As a cosignor, am I still liable when the principal debtor files bankruptcy?
Full Question:
Answer:
When you sign as a co-signer, you're promising that you will pay the debt in the event the other lender fails to pay it. This means that even if you don't know the debt hasn't been paid, you're still responsible. You may wind up paying for a vehicle or a house that you don't own and have never used.
In most cases, unless the person agrees to repay the creditor in the Bankruptcy Court, the creditor can collect the debt from you.
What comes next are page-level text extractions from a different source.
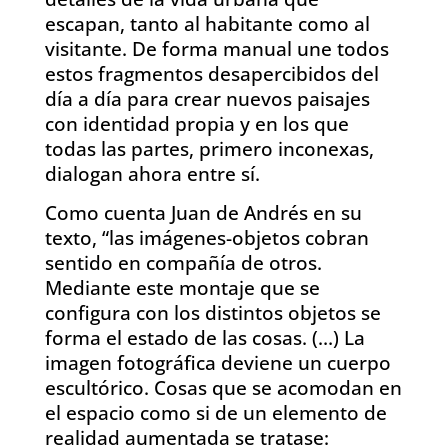
escapan, tanto al habitante como al
visitante. De forma manual une todos
estos fragmentos desapercibidos del
día a día para crear nuevos paisajes
con identidad propia y en los que
todas las partes, primero inconexas,
dialogan ahora entre sí.
Como cuenta Juan de Andrés en su
texto, “las imágenes-objetos cobran
sentido en compañía de otros.
Mediante este montaje que se
configura con los distintos objetos se
forma el estado de las cosas. (…) La
imagen fotográfica deviene un cuerpo
escultórico. Cosas que se acomodan en
el espacio como si de un elemento de
realidad aumentada se tratase:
The other person’s bankruptcy may also have a negative effect on your credit rating.
You may have certain rights (especially if the person you co-signed for is a former spouse), and you should seek legal advice immediately after you learn about the bankruptcy.
Generally, bankruptcy discharge does not absolve a co-signor or guarantor of the responsibility to pay the creditor any deficiency owed by the party who filed bankruptcy. Creditors can still go after a co-signor for any unpaid balance after a Chapter 7 bankruptcy discharge. Similarly, at the conclusion of a Chapter 13 repayment plan, a creditor can still go after a co-signor for the difference between the amount paid under the payment plan and the original contract amount of the debt (the “deficiency”).
Also, a Chapter 13 bankruptcy filing stays actions by creditors against co-signors during the pendency of the bankruptcy case, but that is not the case in Chapter 7 bankruptcies.
The U.S. Court of Appeals for the Ninth Circuit explained that “[g]enerally, discharge of the principal debtor in bankruptcy will not discharge the liabilities of co-debtors or guarantors.” Explaining that “[t]he bankruptcy court ‘has no power to discharge the liabilities of a bankrupt’s guarantor,” the court clarified that “‘[t]he bankruptcy court can affect only the relationships of debtors and creditor. It has no power to affect the obligations of guarantors.’”
The New York Appellate Division further clarified that “a defendant’s liability as a guarantor generally is not impaired by the discharge of a principal’s obligation in a bankruptcy proceeding and, thus, plaintiff may seek recovery from defendant notwithstanding [the debtor’s] bankruptcy petition.”
The exact language of the agreement in which the co-signor or guarantor took on the obligation is important. If the co-signor only assumed the obligation to pay the debtor’s indebtedness as long as the debtor himself is obligated to pay the loan, then the debtor’s discharge would probably absolve the co-signor of the obligation to guarantee the loan as well. But where the co-signor’s original obligation is not contingent on the primary party’s obligation, or where the agreement explicitly states that the co-signor is obligated regardless of any discharge of the primary party’s indebtedness, the creditor can still go after the co-signor for any amount remaining due.